- [TEXTO PROPORCIONADO]:
—————

En el discurso del 7 de diciembre pasado, en la entrega que se le hizo del Premio Nobel de Literatura, Vargas Llosa vuelve a la carga con sus obsesiones, quizá para exorcizarlas, dándole su lugar y su importancia a cada quien -a cada hablador: a él y al hablador machiguenga. Por lo menos en tres de los párrafos de ese extraordinario discurso, don Mario me remitió a El hablador, gran novela:

...Siempre me ha fascinado imaginar aquella incierta circunstancia en que nuestros antepasados, apenas diferentes todavía del animal, recién nacido el lenguaje que les permitía comunicarse, empezaron, en las cavernas, en torno a las hogueras, en noches hirvientes de amenazas –rayos, truenos, gruñidos de las fieras–, a inventar historias y a contárselas. Aquel fue el momento crucial de nuestro destino, porque, en esas rondas de seres primitivos suspensos por la voz y la fantasía del contador, comenzó la civilización, el largo transcurrir que poco a poco nos humanizaría y nos llevaría a inventar al individuo soberano y a desgajarlo de la tribu, la ciencia, las artes, el derecho, la libertad, a escrutar las entrañas de la naturaleza, del cuerpo humano, del espacio y a viajar a las estrellas. Aquellos cuentos, fábulas, mitos, leyendas, que resonaron por primera vez como una música nueva ante auditorios intimidados por los misterios y peligros de un mundo donde todo era desconocido y peligroso, debieron ser un baño refrescante, un remanso para esos espíritus siempre en el quién vive, para los que existir quería decir apenas comer, guarecerse de los elementos, matar y fornicar. Desde que empezaron a soñar en colectividad, a compartir los sueños, incitados por los contadores de cuentos, dejaron de estar atados a la noria de la supervivencia, un remolino de quehaceres embrutecedores, y su vida se volvió sueño, goce, fantasía y un designio revolucionario: romper aquel confinamiento y cambiar y mejorar, una lucha para aplacar aquellos deseos y ambiciones que en ellos azuzaban las vidas figuradas, y la curiosidad por despejar las incógnitas de que estaba constelado su entorno.
Ese proceso nunca interrumpido se enriqueció cuando nació la escritura y las historias, además de escucharse, pudieron leerse y alcanzaron la permanencia que les confiere la literatura. Por eso, hay que repetirlo sin tregua hasta convencer de ello a las nuevas generaciones: la ficción es más que un entretenimiento, más que un ejercicio intelectual que aguza la sensibilidad y despierta el espíritu crítico. Es una necesidad imprescindible para que la civilización siga existiendo, renovándose y conservando en nosotros lo mejor de lo humano. Para que no retrocedamos a la barbarie de la incomunicación y la vida no se reduzca al pragmatismo de los especialistas que ven las cosas en profundidad pero ignoran lo que las rodea, precede y continúa. Para que no pasemos de servirnos de las máquinas que inventamos a ser sus sirvientes y esclavos. Y porque un mundo sin literatura sería un mundo sin deseos ni ideales ni desacatos, un mundo de autómatas privados de lo que hace que el ser humano sea de veras humano: la capacidad de salir de sí mismo y mudarse en otro, en otros, modelados con la arcilla de nuestros sueños.

—————

- [RETO 1]:
Contesta con datos del texto:
(a) ¿En qué fecha fue el discurso de entrega del Premio Nobel de Literatura?
(b) ¿Dónde empezaron nuestros antepasados a inventar historias y a contárselas?
(c) ¿Qué ganaron las historias cuando nació la escritura?
- [RETO 2]: Resume el texto en dos oraciones.

- [MATERIAL RECOGIDO]:
—————

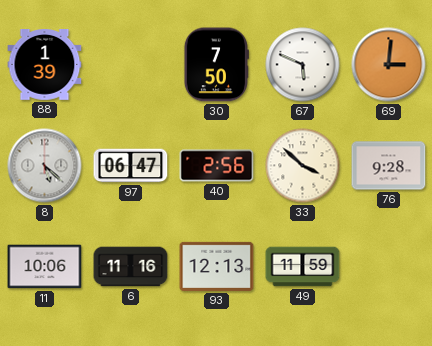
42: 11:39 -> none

—————

- [RESPUESTA CORRECTA 1]:
(a) El 7 de diciembre pasado.
(b) En las cavernas, en torno a las hogueras.
(c) Además de escucharse, pudieron leerse y alcanzaron la permanencia que les confiere la literatura.

- [RESPUESTA CORRECTA 2]: En su discurso del Premio Nobel de Literatura, Vargas Llosa imagina a nuestros antepasados inventando y contando historias alrededor de las hogueras, y ve en ese momento el comienzo de la civilización. Afirma que la ficción, que se enriqueció al nacer la escritura, es más que un entretenimiento: es una necesidad para que la civilización siga existiendo y conserve lo mejor de lo humano.